Excellent excellent advice and info. 

That's good to hear the realities of the pros and cons of Section 8. I didn't know it was a sliding scale reimbursement for tenants on the program. That makes a world of difference. 

@Randy E. You are correct in that sec-8 may pay all or a small portion depending on tenants resources.  I have one tenant paying $8 of an $885 rent. (And she had to pay a $50 late fee!)  I have others who pay over $600 of the $885.  

I mentioned earlier about how you manage your property.  I assume nothing and hold each tenant to the same standard.  When they know I am serious they respond accordingly.  In April I had a tenant not pay her share, about $400. After I served her notice and got ready to file with the court she got outside assistance and came up with what was needed. She also paid late fees and other amounts due on the 1st of May ...and used her mid-month paycheck to get ahead for June! 
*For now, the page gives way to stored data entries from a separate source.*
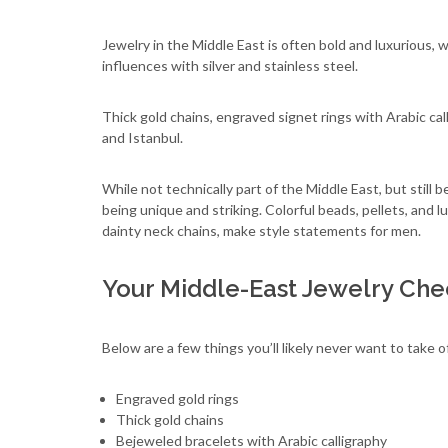
Jewelry in the Middle East is often bold and luxurious, w
influences with silver and stainless steel.
Thick gold chains, engraved signet rings with Arabic cal
and Istanbul.
While not technically part of the Middle East, but still
being unique and striking. Colorful beads, pellets, and l
dainty neck chains, make style statements for men.
Your Middle-East Jewelry Chec
Below are a few things you’ll likely never want to take of
Engraved gold rings
Thick gold chains
Bejeweled bracelets with Arabic calligraphy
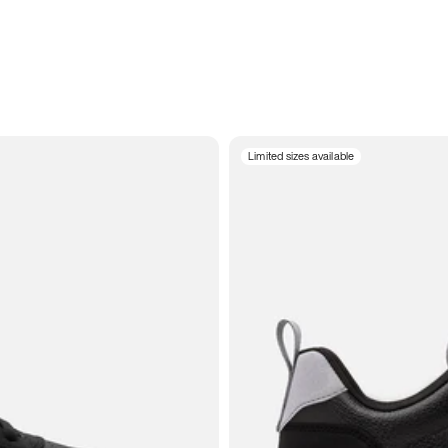
Limited sizes available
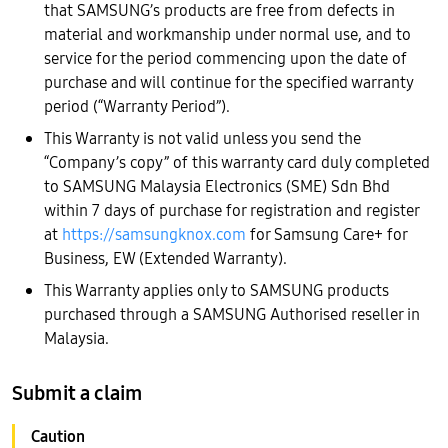
that SAMSUNG’s products are free from defects in
material and workmanship under normal use, and to
service for the period commencing upon the date of
purchase and will continue for the specified warranty
period (“Warranty Period”).
This Warranty is not valid unless you send the
“Company’s copy” of this warranty card duly completed
to SAMSUNG Malaysia Electronics (SME) Sdn Bhd
within 7 days of purchase for registration and register
at
https://samsungknox.com
for Samsung Care+ for
Business, EW (Extended Warranty).
This Warranty applies only to SAMSUNG products
purchased through a SAMSUNG Authorised reseller in
Malaysia.
Submit a claim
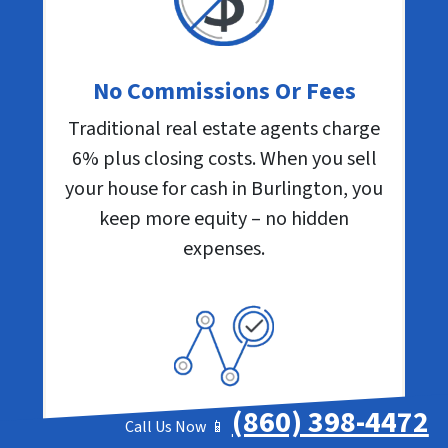
No Commissions Or Fees
Traditional real estate agents charge
6% plus closing costs. When you sell
your house for cash in Burlington, you
keep more equity – no hidden
expenses.
(860) 398-4472
Call Us Now 📱
Close When You Want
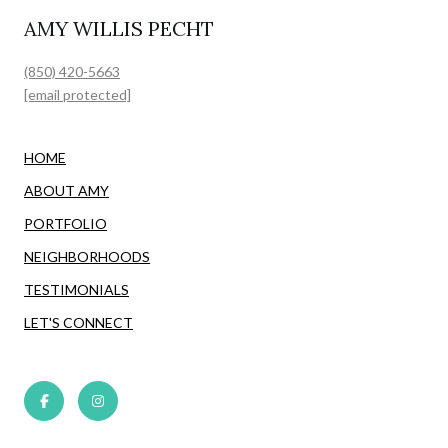
AMY WILLIS PECHT
(850) 420-5663
[email protected]
HOME
ABOUT AMY
PORTFOLIO
NEIGHBORHOODS
TESTIMONIALS
LET'S CONNECT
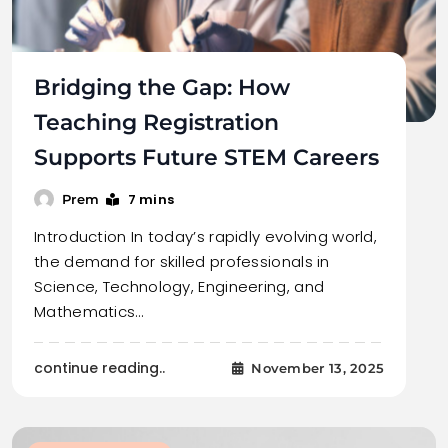
Bridging the Gap: How
Teaching Registration
Supports Future STEM Careers
7 mins
Prem
Introduction In today’s rapidly evolving world,
the demand for skilled professionals in
Science, Technology, Engineering, and
Mathematics…
continue reading..
November 13, 2025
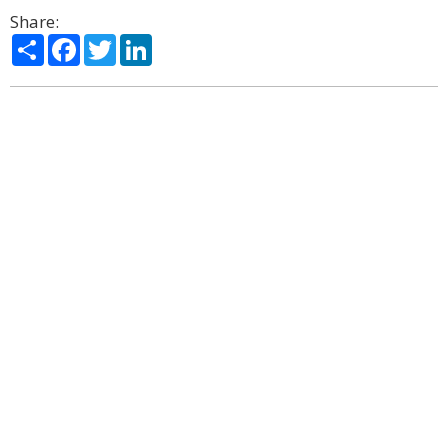
Share:
Share
Facebook
Twitter
LinkedIn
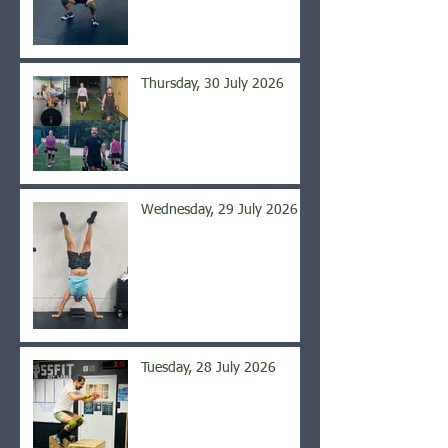
Thursday, 30 July 2026
Wednesday, 29 July 2026
Tuesday, 28 July 2026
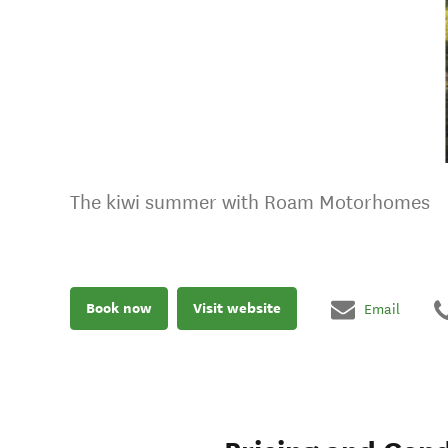
The kiwi summer with Roam Motorhomes
Book now
Visit website
Email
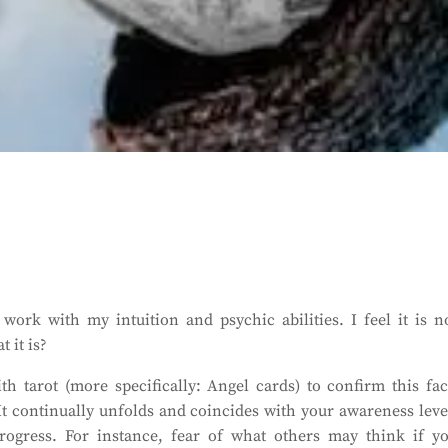
work with my intuition and psychic abilities. I feel it is n
 it is?
h tarot (more specifically: Angel cards) to confirm this fac
 It continually unfolds and coincides with your awareness leve
ogress. For instance, fear of what others may think if y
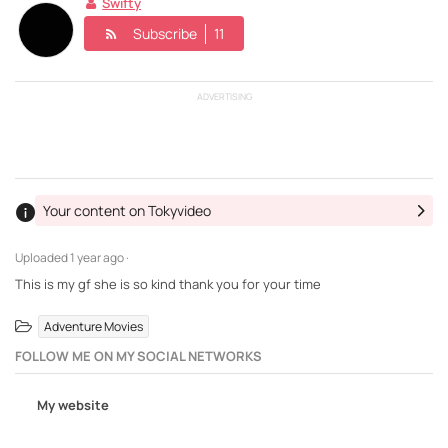
Swifty
Subscribe
11
ADVERTISING
Your content on Tokyvideo
Uploaded
1 year ago ·
This is my gf she is so kind thank you for your time
Adventure Movies
FOLLOW ME ON MY SOCIAL NETWORKS
My website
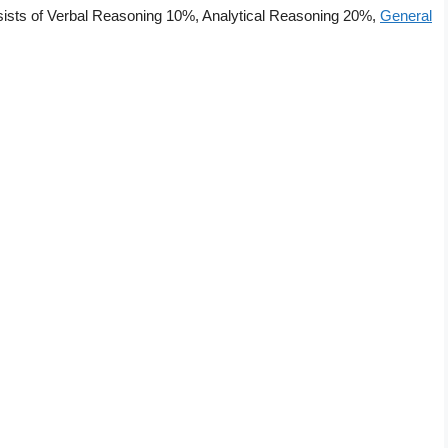
nsists of Verbal Reasoning 10%, Analytical Reasoning 20%,
General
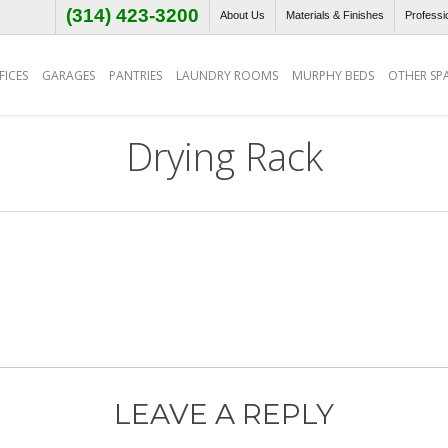
(314) 423-3200
About Us
Materials & Finishes
Professi
ICES
GARAGES
PANTRIES
LAUNDRY ROOMS
MURPHY BEDS
OTHER SP
Drying Rack
LEAVE A REPLY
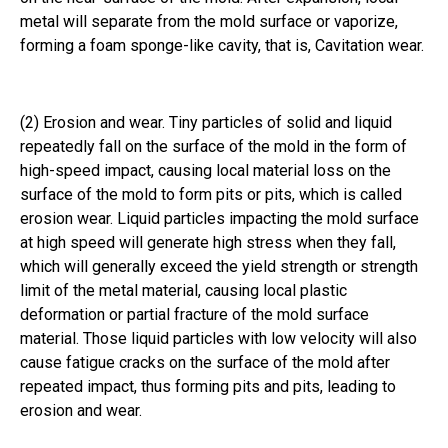
metal will separate from the mold surface or vaporize,
forming a foam sponge-like cavity, that is, Cavitation wear.
(2) Erosion and wear. Tiny particles of solid and liquid
repeatedly fall on the surface of the mold in the form of
high-speed impact, causing local material loss on the
surface of the mold to form pits or pits, which is called
erosion wear. Liquid particles impacting the mold surface
at high speed will generate high stress when they fall,
which will generally exceed the yield strength or strength
limit of the metal material, causing local plastic
deformation or partial fracture of the mold surface
material. Those liquid particles with low velocity will also
cause fatigue cracks on the surface of the mold after
repeated impact, thus forming pits and pits, leading to
erosion and wear.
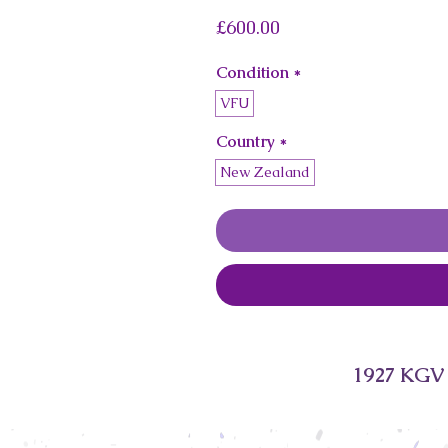
Price
£600.00
Condition
*
VFU
Country
*
New Zealand
1927 KGV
Key lesson is, don't EVER let them get behind ...even a little!  At that socio-economic level getting a little behind quickly becomes an insurmountable mountain they can never overcome.

Curtis Bidwell MBA, Philia Holding Co LLC | http://www.PhiliaHC.com | Podcast Guest on Show #95

@Curtis Bidwell , I agree on all points.  When (no if, but when) I move to accepting S-8 tenants, that's exactly how I hope to manage the process.